[Start of section]

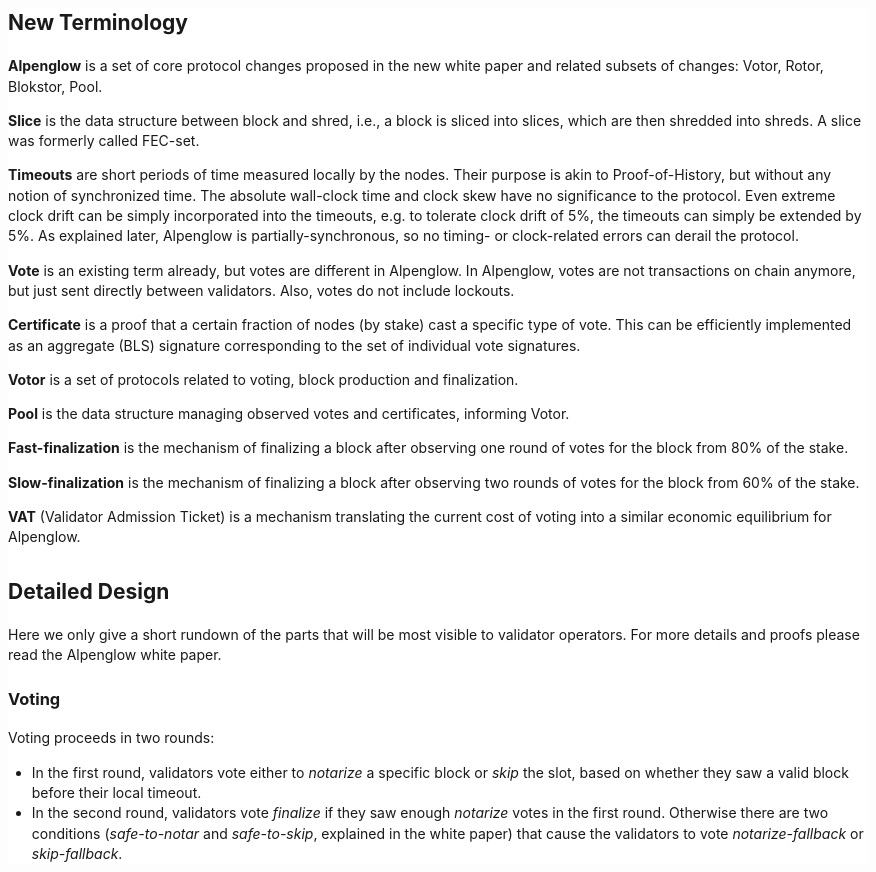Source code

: 
## New Terminology

**Alpenglow** is a set of core protocol changes proposed in the new white paper
and related subsets of changes: Votor, Rotor, Blokstor, Pool.

**Slice** is the data structure between block and shred, i.e., a block is sliced
into slices, which are then shredded into shreds. A slice was formerly called
FEC-set.

**Timeouts** are short periods of time measured locally by the nodes. Their
purpose is akin to Proof-of-History, but without any notion of synchronized
time. The absolute wall-clock time and clock skew have no significance to the
protocol. Even extreme clock drift can be simply incorporated into the timeouts,
e.g. to tolerate clock drift of 5%, the timeouts can simply be extended by 5%.
As explained later, Alpenglow is partially-synchronous, so no timing- or
clock-related errors can derail the protocol.

**Vote** is an existing term already, but votes are different in Alpenglow. In
Alpenglow, votes are not transactions on chain anymore, but just sent directly
between validators. Also, votes do not include lockouts.

**Certificate** is a proof that a certain fraction of nodes (by stake) cast a
specific type of vote. This can be efficiently implemented as an aggregate (BLS)
signature corresponding to the set of individual vote signatures.

**Votor** is a set of protocols related to voting, block production and
finalization.

**Pool** is the data structure managing observed votes and certificates,
informing Votor.

**Fast-finalization** is the mechanism of finalizing a block after observing one
round of votes for the block from 80% of the stake.

**Slow-finalization** is the mechanism of finalizing a block after observing two
rounds of votes for the block from 60% of the stake.

**VAT** (Validator Admission Ticket) is a mechanism translating the current cost
of voting into a similar economic equilibrium for Alpenglow.


## Detailed Design

Here we only give a short rundown of the parts that will be most visible to
validator operators. For more details and proofs please read the Alpenglow white
paper.


### Voting

Voting proceeds in two rounds: 

- In the first round, validators vote either to *notarize* a specific block or
*skip* the slot, based on whether they saw a valid block before their local
timeout. 
- In the second round, validators vote *finalize* if they saw enough *notarize*
votes in the first round. Otherwise there are two conditions (*safe-to-notar*
and *safe-to-skip*, explained in the white paper) that cause the validators to
vote *notarize-fallback* or *skip-fallback*. 
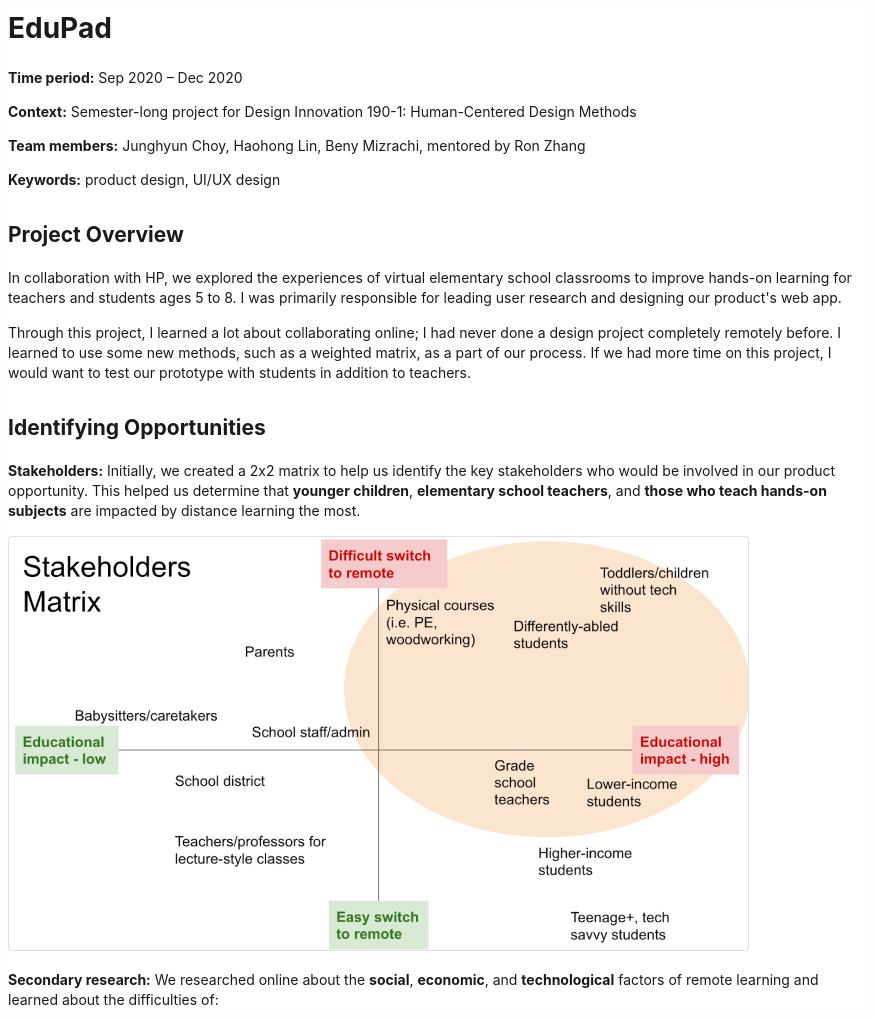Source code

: # EduPad

**Time period:** Sep 2020 – Dec 2020

**Context:** Semester-long project for Design Innovation 190-1: Human-Centered Design Methods

**Team members:** Junghyun Choy, Haohong Lin, Beny Mizrachi, mentored by Ron Zhang

**Keywords:** product design, UI/UX design

## Project Overview
In collaboration with HP, we explored the experiences of virtual elementary school classrooms to improve hands-on learning for teachers and students ages 5 to 8. I was primarily responsible for leading user research and designing our product's web app.

Through this project, I learned a lot about collaborating online; I had never done a design project completely remotely before. I learned to use some new methods, such as a weighted matrix, as a part of our process. If we had more time on this project, I would want to test our prototype with students in addition to teachers.


## Identifying Opportunities
**Stakeholders:** Initially, we created a 2x2 matrix to help us identify the key stakeholders who would be involved in our product opportunity. This helped us determine that **younger children**, **elementary school teachers**, and **those who teach hands-on subjects** are impacted by distance learning the most.

![matrix of stakeholders in distance learning](stakeholders.png)


**Secondary research:** We researched online about the **social**, **economic**, and **technological** factors of remote learning and learned about the difficulties of:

[End of section]

WHAT THE TASK ASKS: Copy out the entries verbatim and leave the images out.

WRITTEN REPLY:
Source code

: 
## New Terminology

**Alpenglow** is a set of core protocol changes proposed in the new white paper
and related subsets of changes: Votor, Rotor, Blokstor, Pool.

**Slice** is the data structure between block and shred, i.e., a block is sliced
into slices, which are then shredded into shreds. A slice was formerly called
FEC-set.

**Timeouts** are short periods of time measured locally by the nodes. Their
purpose is akin to Proof-of-History, but without any notion of synchronized
time. The absolute wall-clock time and clock skew have no significance to the
protocol. Even extreme clock drift can be simply incorporated into the timeouts,
e.g. to tolerate clock drift of 5%, the timeouts can simply be extended by 5%.
As explained later, Alpenglow is partially-synchronous, so no timing- or
clock-related errors can derail the protocol.

**Vote** is an existing term already, but votes are different in Alpenglow. In
Alpenglow, votes are not transactions on chain anymore, but just sent directly
between validators. Also, votes do not include lockouts.

**Certificate** is a proof that a certain fraction of nodes (by stake) cast a
specific type of vote. This can be efficiently implemented as an aggregate (BLS)
signature corresponding to the set of individual vote signatures.

**Votor** is a set of protocols related to voting, block production and
finalization.

**Pool** is the data structure managing observed votes and certificates,
informing Votor.

**Fast-finalization** is the mechanism of finalizing a block after observing one
round of votes for the block from 80% of the stake.

**Slow-finalization** is the mechanism of finalizing a block after observing two
rounds of votes for the block from 60% of the stake.

**VAT** (Validator Admission Ticket) is a mechanism translating the current cost
of voting into a similar economic equilibrium for Alpenglow.


## Detailed Design

Here we only give a short rundown of the parts that will be most visible to
validator operators. For more details and proofs please read the Alpenglow white
paper.


### Voting

Voting proceeds in two rounds: 

- In the first round, validators vote either to *notarize* a specific block or
*skip* the slot, based on whether they saw a valid block before their local
timeout. 
- In the second round, validators vote *finalize* if they saw enough *notarize*
votes in the first round. Otherwise there are two conditions (*safe-to-notar*
and *safe-to-skip*, explained in the white paper) that cause the validators to
vote *notarize-fallback* or *skip-fallback*. 
Source code

: # EduPad

**Time period:** Sep 2020 – Dec 2020

**Context:** Semester-long project for Design Innovation 190-1: Human-Centered Design Methods

**Team members:** Junghyun Choy, Haohong Lin, Beny Mizrachi, mentored by Ron Zhang

**Keywords:** product design, UI/UX design

## Project Overview
In collaboration with HP, we explored the experiences of virtual elementary school classrooms to improve hands-on learning for teachers and students ages 5 to 8. I was primarily responsible for leading user research and designing our product's web app.

Through this project, I learned a lot about collaborating online; I had never done a design project completely remotely before. I learned to use some new methods, such as a weighted matrix, as a part of our process. If we had more time on this project, I would want to test our prototype with students in addition to teachers.


## Identifying Opportunities
**Stakeholders:** Initially, we created a 2x2 matrix to help us identify the key stakeholders who would be involved in our product opportunity. This helped us determine that **younger children**, **elementary school teachers**, and **those who teach hands-on subjects** are impacted by distance learning the most.

![matrix of stakeholders in distance learning](stakeholders.png)


**Secondary research:** We researched online about the **social**, **economic**, and **technological** factors of remote learning and learned about the difficulties of:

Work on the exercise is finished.